Extrait du document —
----

Avec comme épicentre l’aéroport de Charleroi, la province du Hainaut fait figure de leader wallon du secteur aéronautique. Les entreprises, grandes ou petites, actives dans le domaine y sont particulièrement nombreuses et, malgré les turbulences, la croissance est toujours au rendez-vous.
BSCA, l’avenir s’allonge
Les milliers de passagers qui transitent chaque jour par le tarmac carolo le remarquent à peine, mais un chantier d’envergure se déroule actuellement sur le site de BSCA (Brussels South Charleroi Airport). L’unique piste de l’aéroport est en train de s’allonger de 650 mètres passant de 2 550 mètres aujourd’hui à 3 200 lors de sa mise en service prévue en 2021. Un chantier stratégique pour le deuxième aéroport belge en nombre de passagers. “Cet allongement de la piste va nous permettre d’accueillir des vols long-courriers et d’ouvrir de nouveaux horizons à l’aéroport et aux compagnies qui y sont basées”, explique Vincent GRASSA, le porte-parole de BSCA. Des vols intercontinentaux qui ont déjà décollé depuis Charleroi, comme ceux d’Air Belgium vers Hong Kong, mais qui se heurtaient à des difficultés techniques. “Les avions ne pouvaient pas décoller à pleine charge. Les distances devaient donc être raccourcies ou la capacité de chargement devait être réduite, avec la nouvelle piste ce ne sera plus le cas”.
Des passagers en plus et du cargo
Si l’allongement de la piste permettra aux compagnies déjà présentes à Charleroi de voir leur rayon d’action s’étendre, il va également donner la possibilité à l’aéroport d’héberger de nouveaux clients. Et, si rien n’est signé actuellement, des discussions sont d’ores et déjà en cours afin d’accueillir des compagnies attirées par les long-courriers, comme le confirme le porte-parole de Charleroi Airport: “Ouvrir de nouvelles lignes ou accueillir une nouvelle compagnie prend du temps. Ce sont des discussions qui peuvent s’étaler sur plusieurs mois. Mais, nous avons aujourd’hui des contacts. Et cela cadre parfaitement avec la volonté de BSCA de poursuivre sa diversification” et ainsi de s’éloigner progressivement de Ryanair, la compagnie irlandaise étant aujourd’hui encore, et de loin, le client principal de la plate-forme hainuyère. La nouvelle piste de 3 200 mètres permettra aussi aux compagnies aériennes de faire davantage de cargo. Non pas des vols 100 % cargo, apanage du voisin liégeois, mais des vols passagers complétés par des chargements de frets. Une possibilité aujourd’hui limitée par la longueur de la piste et donc par la capacité de chargement des avions.

----

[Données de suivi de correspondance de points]
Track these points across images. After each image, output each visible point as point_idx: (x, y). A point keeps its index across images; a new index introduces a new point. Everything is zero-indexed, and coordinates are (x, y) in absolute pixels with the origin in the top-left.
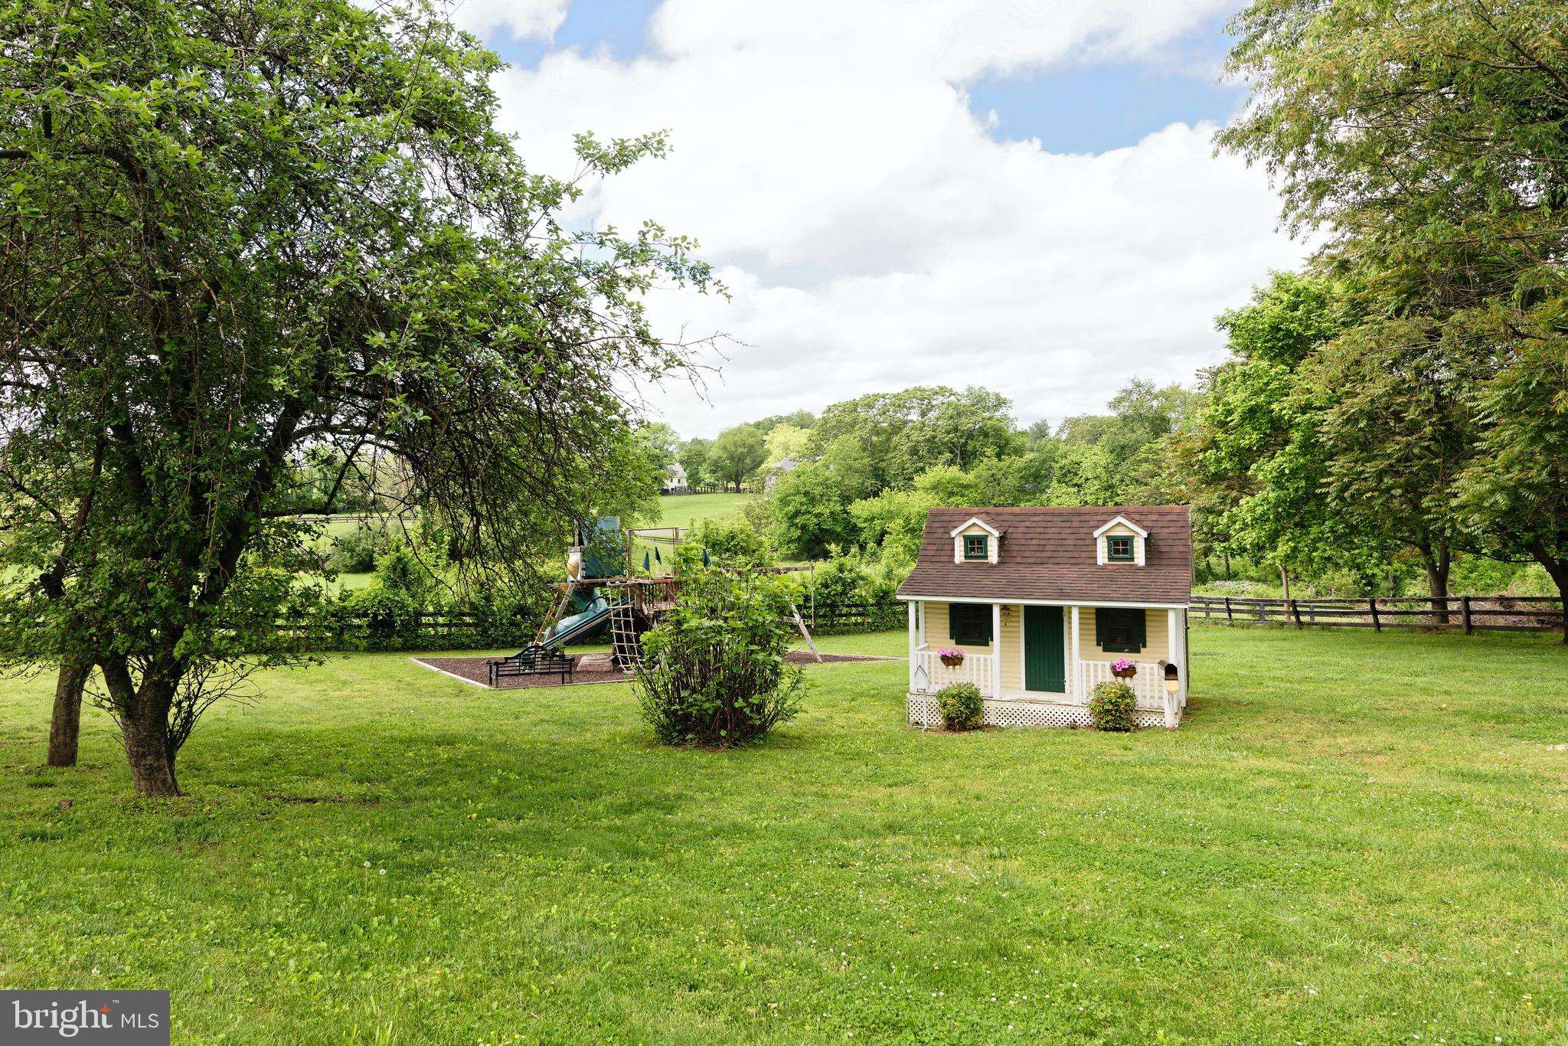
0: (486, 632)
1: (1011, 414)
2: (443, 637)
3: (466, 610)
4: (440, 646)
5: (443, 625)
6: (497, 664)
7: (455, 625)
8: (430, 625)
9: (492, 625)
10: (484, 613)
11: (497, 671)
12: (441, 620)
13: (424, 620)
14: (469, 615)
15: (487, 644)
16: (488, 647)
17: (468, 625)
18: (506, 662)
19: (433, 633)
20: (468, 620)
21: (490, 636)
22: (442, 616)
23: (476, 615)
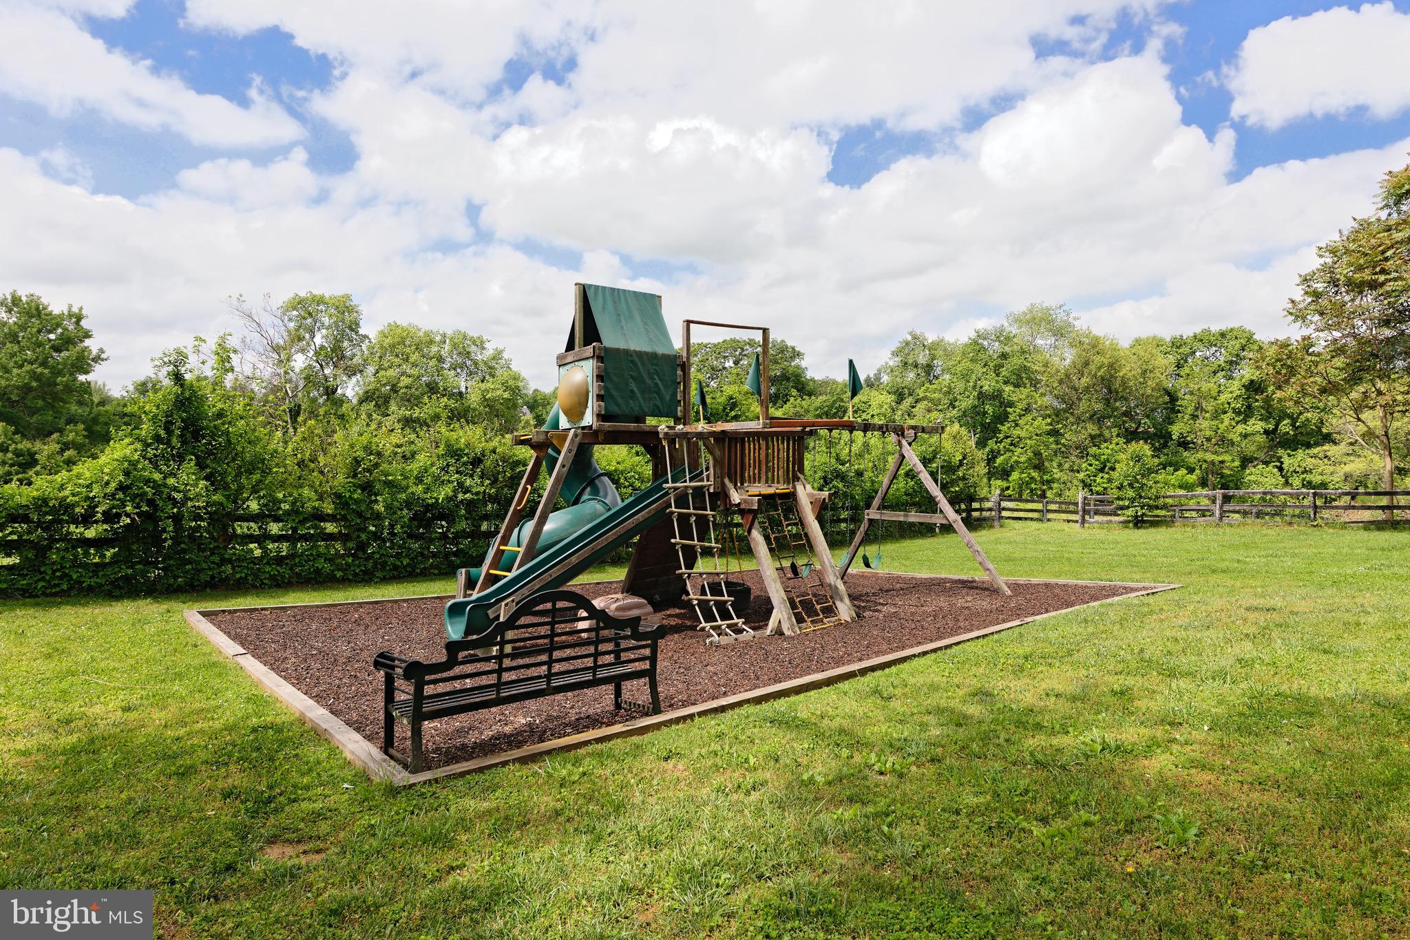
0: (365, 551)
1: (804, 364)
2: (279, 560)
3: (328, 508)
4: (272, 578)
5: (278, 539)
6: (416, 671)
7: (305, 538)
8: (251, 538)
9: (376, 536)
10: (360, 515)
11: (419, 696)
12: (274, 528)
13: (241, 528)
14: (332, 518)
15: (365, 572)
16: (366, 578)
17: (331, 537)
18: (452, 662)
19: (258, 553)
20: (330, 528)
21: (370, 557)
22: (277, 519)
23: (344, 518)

----

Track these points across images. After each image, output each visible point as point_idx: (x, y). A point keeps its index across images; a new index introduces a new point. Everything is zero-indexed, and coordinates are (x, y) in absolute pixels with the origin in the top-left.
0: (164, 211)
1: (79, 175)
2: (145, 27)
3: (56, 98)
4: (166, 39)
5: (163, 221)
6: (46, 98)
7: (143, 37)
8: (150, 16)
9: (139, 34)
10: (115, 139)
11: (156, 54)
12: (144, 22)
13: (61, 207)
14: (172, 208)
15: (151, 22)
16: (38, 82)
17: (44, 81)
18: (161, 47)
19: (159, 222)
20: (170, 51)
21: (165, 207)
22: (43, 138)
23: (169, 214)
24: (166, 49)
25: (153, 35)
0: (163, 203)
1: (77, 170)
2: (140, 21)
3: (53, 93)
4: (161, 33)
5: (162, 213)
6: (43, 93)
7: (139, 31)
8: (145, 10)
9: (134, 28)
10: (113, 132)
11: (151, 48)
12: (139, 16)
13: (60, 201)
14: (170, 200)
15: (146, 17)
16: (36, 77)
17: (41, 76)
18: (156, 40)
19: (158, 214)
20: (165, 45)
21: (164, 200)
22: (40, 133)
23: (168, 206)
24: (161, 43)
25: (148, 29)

----

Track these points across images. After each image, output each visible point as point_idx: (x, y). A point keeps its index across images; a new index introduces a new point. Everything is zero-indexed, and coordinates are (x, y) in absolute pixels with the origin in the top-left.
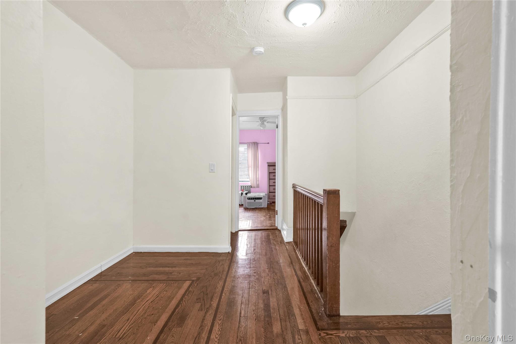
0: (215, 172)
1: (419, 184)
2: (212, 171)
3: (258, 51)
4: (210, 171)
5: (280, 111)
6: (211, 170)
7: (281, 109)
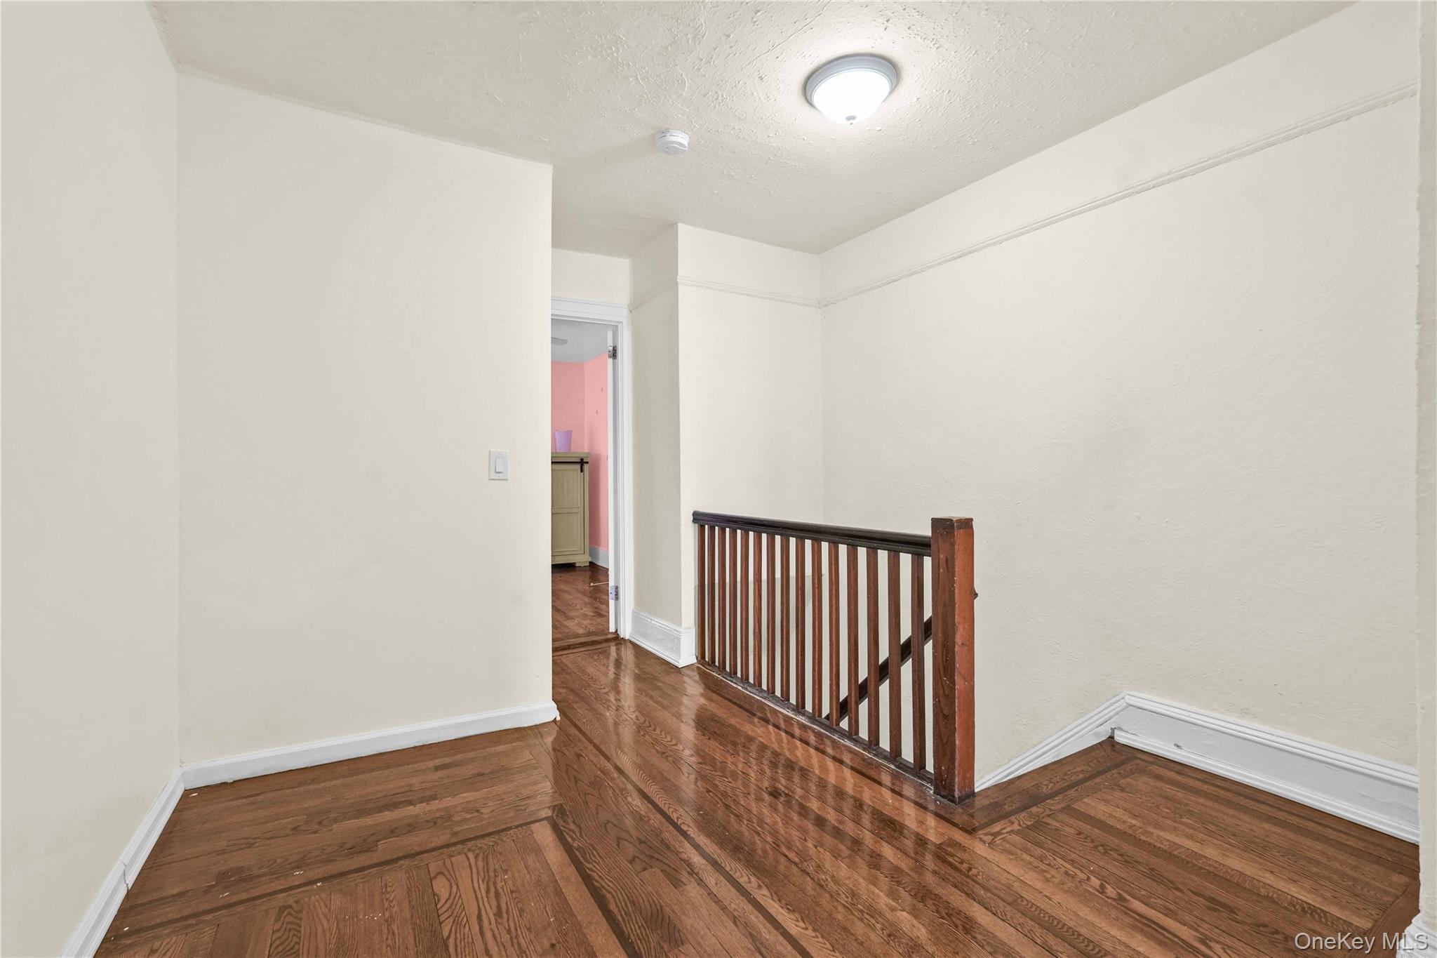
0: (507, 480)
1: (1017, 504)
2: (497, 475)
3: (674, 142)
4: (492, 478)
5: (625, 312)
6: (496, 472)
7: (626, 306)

----

Série de tâches —
1. Répondez brièvement à partir de l'article sur l'aéroport de Charleroi :
(a) De combien de mètres la piste de l'aéroport est-elle allongée ?
(b) Quelle compagnie a déjà assuré des vols depuis Charleroi vers Hong Kong ?
(c) Quelle compagnie reste aujourd'hui le client principal de la plate-forme hainuyère ?
2. D'après l'article sur l'aéroport de Charleroi, pourquoi la nouvelle piste permettra-t-elle aux compagnies de faire davantage de cargo ?
3. Modifiez l'article sur l'aéroport de Charleroi en reprenant tout ce qui va de « Avec comme épicentre » jusqu'à « toujours au rendez-vous. », avec « pionnier » à la place de « leader ».

Réponses aux tâches —
1.
(a) De 650 mètres, pour passer de 2 550 à 3 200 mètres.
(b) Air Belgium.
(c) Ryanair.

2. Aujourd'hui, le fret ajouté aux vols passagers est limité par la longueur de la piste, donc par la capacité de chargement des avions. La piste de 3 200 mètres lèvera cette limite.

3.
Avec comme épicentre l’aéroport de Charleroi, la province du Hainaut fait figure de pionnier wallon du secteur aéronautique. Les entreprises, grandes ou petites, actives dans le domaine y sont particulièrement nombreuses et, malgré les turbulences, la croissance est toujours au rendez-vous.